Note that we left out some details about some nested loops that check the existence of nonzero elements below and perform row operations (scaling, swapping, subtracting, etc.) as some logic there can be confusing if you are not yet familiar with programming. If you are interested in the full details and are fairly familiar with programming, I would invite you to write it out in any programming language you are comfortable with, which could be a great exercise for both your linear algebra and programming skills! Below is a piece of code I wrote in Java as practice when taking MATH 133 (while at the same time learning Java at ECSE 202 Introduction to Software Development) back in Fall 2019. Note that some variable names and notations are different from what we did in the pseudo code, and in computer programs, indices usually start with 0.
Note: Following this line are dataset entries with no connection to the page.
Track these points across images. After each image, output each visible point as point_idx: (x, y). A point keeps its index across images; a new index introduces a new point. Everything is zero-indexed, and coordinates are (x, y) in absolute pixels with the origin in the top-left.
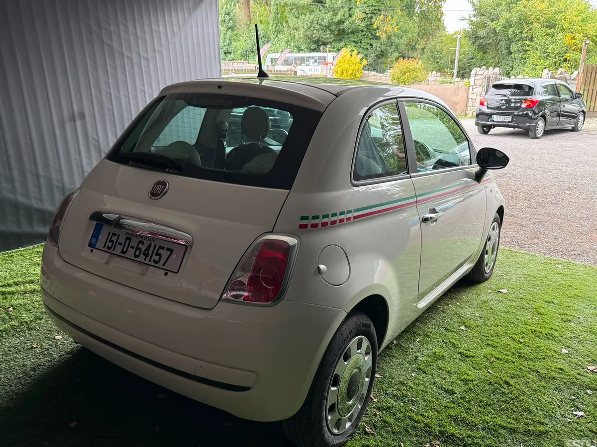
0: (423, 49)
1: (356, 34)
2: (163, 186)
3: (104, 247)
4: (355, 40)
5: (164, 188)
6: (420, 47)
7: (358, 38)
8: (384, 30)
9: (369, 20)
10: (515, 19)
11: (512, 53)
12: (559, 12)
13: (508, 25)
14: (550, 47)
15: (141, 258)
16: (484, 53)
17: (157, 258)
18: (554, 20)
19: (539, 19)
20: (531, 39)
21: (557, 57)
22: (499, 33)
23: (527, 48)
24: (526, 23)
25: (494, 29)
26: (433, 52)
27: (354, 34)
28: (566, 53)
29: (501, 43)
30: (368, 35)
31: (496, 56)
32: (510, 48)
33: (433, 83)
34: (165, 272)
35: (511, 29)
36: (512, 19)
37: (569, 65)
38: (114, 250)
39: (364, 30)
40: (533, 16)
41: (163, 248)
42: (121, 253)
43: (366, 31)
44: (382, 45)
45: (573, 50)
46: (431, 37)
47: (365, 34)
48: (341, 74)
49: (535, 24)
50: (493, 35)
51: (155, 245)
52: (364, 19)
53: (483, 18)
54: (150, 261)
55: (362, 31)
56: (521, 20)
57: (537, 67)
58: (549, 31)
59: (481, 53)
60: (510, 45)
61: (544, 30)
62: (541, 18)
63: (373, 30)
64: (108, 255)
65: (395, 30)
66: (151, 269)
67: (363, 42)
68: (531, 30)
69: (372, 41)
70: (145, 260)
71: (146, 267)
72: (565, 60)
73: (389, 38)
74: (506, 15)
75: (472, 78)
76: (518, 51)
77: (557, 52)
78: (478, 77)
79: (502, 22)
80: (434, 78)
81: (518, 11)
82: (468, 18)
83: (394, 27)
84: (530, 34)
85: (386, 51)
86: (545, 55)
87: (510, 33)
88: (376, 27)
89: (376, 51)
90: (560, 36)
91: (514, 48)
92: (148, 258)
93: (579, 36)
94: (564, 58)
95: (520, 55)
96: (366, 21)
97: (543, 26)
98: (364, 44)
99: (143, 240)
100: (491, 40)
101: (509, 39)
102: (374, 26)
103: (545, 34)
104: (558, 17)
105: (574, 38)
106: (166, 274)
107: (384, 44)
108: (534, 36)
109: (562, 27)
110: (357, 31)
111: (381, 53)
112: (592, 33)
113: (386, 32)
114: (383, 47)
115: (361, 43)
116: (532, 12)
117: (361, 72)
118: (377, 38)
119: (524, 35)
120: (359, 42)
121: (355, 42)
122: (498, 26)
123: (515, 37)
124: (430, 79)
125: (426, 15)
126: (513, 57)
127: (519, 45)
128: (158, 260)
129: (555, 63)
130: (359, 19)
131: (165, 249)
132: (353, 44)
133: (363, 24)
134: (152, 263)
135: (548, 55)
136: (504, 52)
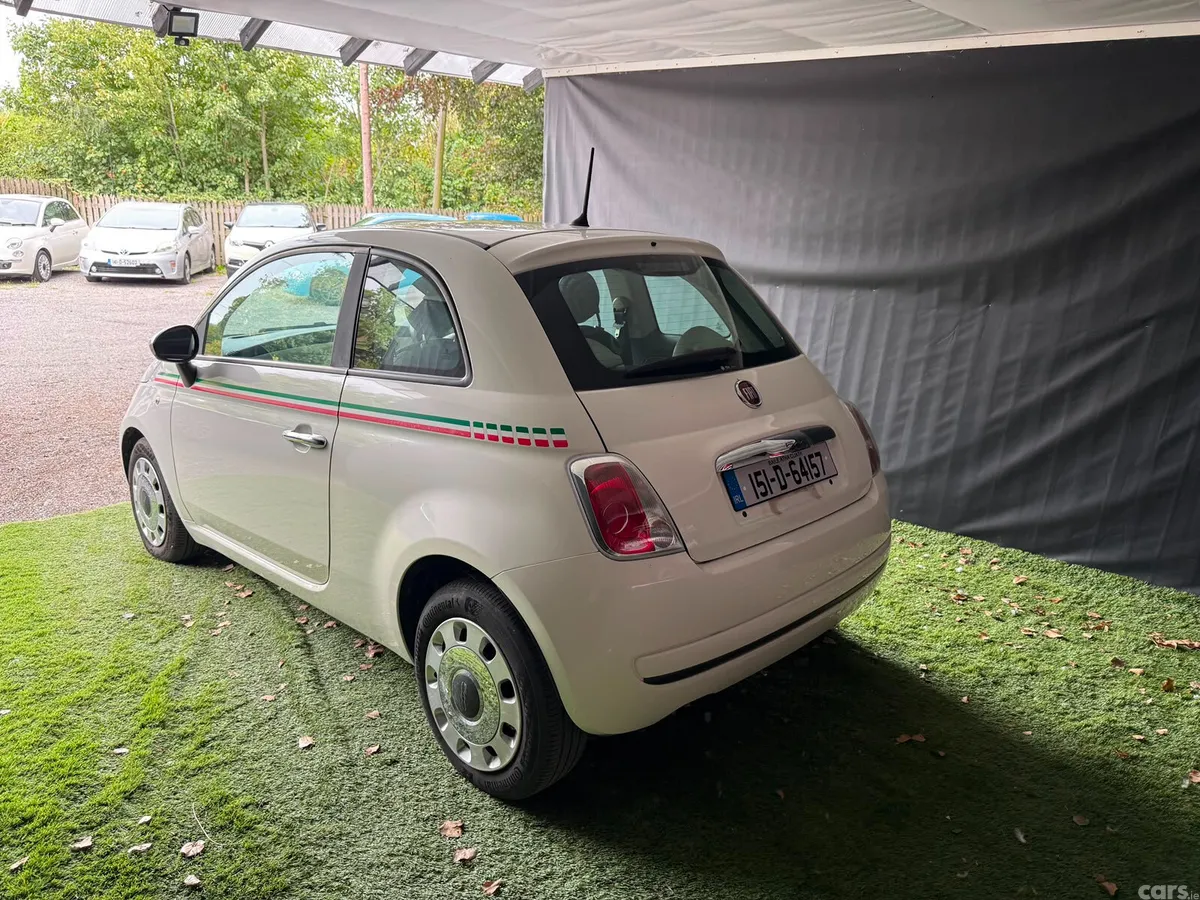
3: (757, 498)
15: (804, 481)
34: (829, 481)
38: (771, 493)
42: (781, 489)
54: (812, 478)
70: (807, 480)
71: (813, 487)
92: (809, 476)
99: (790, 459)
106: (832, 482)
128: (817, 472)
134: (815, 479)
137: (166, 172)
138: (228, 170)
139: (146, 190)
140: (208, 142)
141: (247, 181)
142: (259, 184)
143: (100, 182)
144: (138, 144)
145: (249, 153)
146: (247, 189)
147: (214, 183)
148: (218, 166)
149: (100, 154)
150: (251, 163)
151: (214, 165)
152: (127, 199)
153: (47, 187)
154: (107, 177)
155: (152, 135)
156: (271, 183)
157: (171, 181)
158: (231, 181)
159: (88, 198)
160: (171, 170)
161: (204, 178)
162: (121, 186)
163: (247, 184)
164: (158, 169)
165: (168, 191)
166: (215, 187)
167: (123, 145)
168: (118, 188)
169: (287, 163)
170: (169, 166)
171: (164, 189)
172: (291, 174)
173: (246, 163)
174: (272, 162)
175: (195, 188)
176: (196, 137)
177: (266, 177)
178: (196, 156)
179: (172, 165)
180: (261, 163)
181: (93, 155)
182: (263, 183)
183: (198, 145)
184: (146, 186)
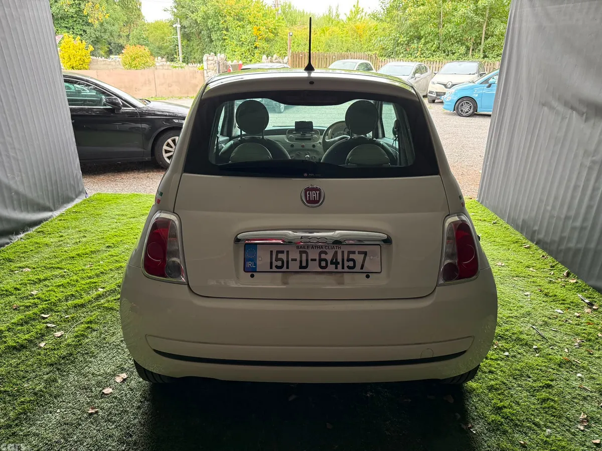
0: (128, 36)
1: (66, 20)
2: (318, 192)
3: (271, 268)
4: (67, 25)
5: (320, 194)
6: (125, 34)
7: (70, 24)
8: (96, 18)
9: (78, 6)
10: (211, 12)
11: (213, 41)
12: (244, 8)
13: (206, 17)
14: (243, 36)
15: (331, 268)
16: (188, 40)
17: (351, 264)
18: (242, 15)
19: (230, 13)
20: (227, 30)
21: (250, 44)
22: (200, 24)
23: (225, 37)
24: (220, 15)
25: (196, 20)
26: (138, 39)
27: (64, 20)
28: (255, 41)
29: (203, 32)
30: (79, 21)
31: (200, 43)
32: (211, 37)
33: (161, 67)
34: (365, 274)
35: (210, 21)
36: (209, 12)
37: (259, 51)
38: (288, 268)
39: (74, 16)
40: (225, 10)
41: (354, 253)
42: (300, 268)
43: (76, 17)
44: (95, 31)
45: (260, 40)
46: (132, 25)
47: (76, 21)
48: (69, 60)
49: (228, 17)
50: (195, 26)
51: (343, 252)
52: (72, 5)
53: (184, 9)
54: (343, 268)
55: (72, 17)
56: (216, 13)
57: (236, 53)
58: (239, 24)
59: (186, 41)
60: (210, 35)
61: (236, 23)
62: (232, 12)
63: (84, 16)
64: (280, 275)
65: (106, 17)
66: (346, 275)
67: (75, 28)
68: (225, 21)
69: (85, 28)
70: (336, 268)
71: (339, 275)
72: (256, 47)
73: (102, 25)
74: (203, 8)
75: (205, 63)
76: (218, 39)
77: (248, 41)
78: (209, 62)
79: (201, 14)
80: (161, 63)
81: (212, 5)
82: (170, 9)
83: (105, 14)
84: (225, 25)
85: (102, 37)
86: (240, 43)
87: (209, 24)
88: (86, 14)
89: (91, 37)
90: (249, 27)
91: (214, 37)
92: (340, 266)
93: (263, 28)
94: (255, 45)
95: (220, 43)
96: (74, 7)
97: (234, 19)
98: (77, 30)
99: (324, 250)
100: (194, 30)
101: (209, 29)
102: (84, 12)
103: (237, 26)
104: (245, 12)
105: (259, 30)
106: (368, 277)
107: (98, 31)
108: (229, 27)
109: (249, 20)
110: (67, 17)
111: (96, 39)
112: (271, 27)
113: (98, 19)
114: (98, 34)
115: (74, 29)
116: (224, 7)
117: (89, 58)
118: (88, 24)
119: (221, 26)
120: (71, 28)
121: (66, 27)
122: (198, 17)
123: (213, 28)
124: (157, 64)
125: (126, 5)
126: (215, 44)
127: (218, 34)
128: (352, 265)
129: (249, 50)
130: (66, 5)
131: (357, 252)
132: (66, 30)
133: (72, 10)
134: (346, 269)
135: (243, 43)
136: (206, 40)
137: (432, 46)
138: (462, 44)
139: (422, 56)
140: (454, 30)
141: (471, 49)
142: (477, 51)
143: (403, 53)
144: (422, 33)
145: (475, 34)
146: (470, 54)
147: (454, 51)
148: (458, 42)
149: (404, 39)
150: (475, 40)
151: (455, 41)
152: (399, 61)
153: (367, 56)
154: (406, 50)
155: (429, 28)
156: (484, 51)
157: (434, 51)
158: (463, 49)
159: (383, 61)
160: (435, 46)
161: (449, 49)
162: (411, 54)
163: (471, 51)
164: (429, 46)
165: (431, 56)
166: (453, 54)
167: (416, 34)
168: (409, 55)
169: (495, 39)
170: (434, 43)
171: (430, 55)
172: (495, 45)
173: (473, 40)
174: (486, 38)
175: (444, 54)
176: (450, 28)
177: (481, 47)
178: (448, 37)
179: (436, 43)
180: (481, 40)
181: (402, 40)
182: (479, 50)
183: (450, 32)
184: (422, 54)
public static void eliminate(int m, int n, double matrix[][]) {
		
	for(int i = 0, j = 0; i < m && j < n - 1; ++i, ++j) {
			
		while(j < n - 1) {
			boolean leadingVar = true; // a flag that tells whether it is possible to have a leading variable on column j
			if (Math.abs(matrix[i][j]) <= 1e-5) { // Floating point numbers can be a bit off in computers, so a 0 is not necessarily exactly 0 internally. This is a common trick: checking whether its absolute value is below 10^-5 instead of whether it is not strictly equal to 0
				leadingVar = false;
				for (int k = i + 1; k < m; ++k) {
					if (Math.abs(matrix[k][j]) >= 1e-5) { // found a good row to swap
						leadingVar = true;
						for (int l = 0; l < n; ++l) { // swap rows i and k, one elemnet at a time
							double tmp = matrix[i][l];
							matrix[i][l] = matrix[k][l];
							matrix[k][l] = tmp;
						}
						break; // no need to see other rows below
					}
				}
			}
			if (leadingVar) { // Done with finding the leading variable for row i
				break;
			} else { // Free variable on column j, skip and continue trying
				++j;
			}
		}
		if(j == n - 1) break; // Reached the rightmost, we are done with the matrix
			
		// Divide the whole row to get leading 1
		double div = matrix[i][j];
		for(int k = 0; k < n; ++k) matrix[i][k] /= div;
			
		// Get rid of other non-zero elements on the same column
		for(int k = 0; k < m; ++k) {
			if(k == i) continue;
			double mult = matrix[k][j];
			for(int l = 0; l < n; ++l)
				matrix[k][l] -= matrix[i][l] * mult;
		}
			
    }
}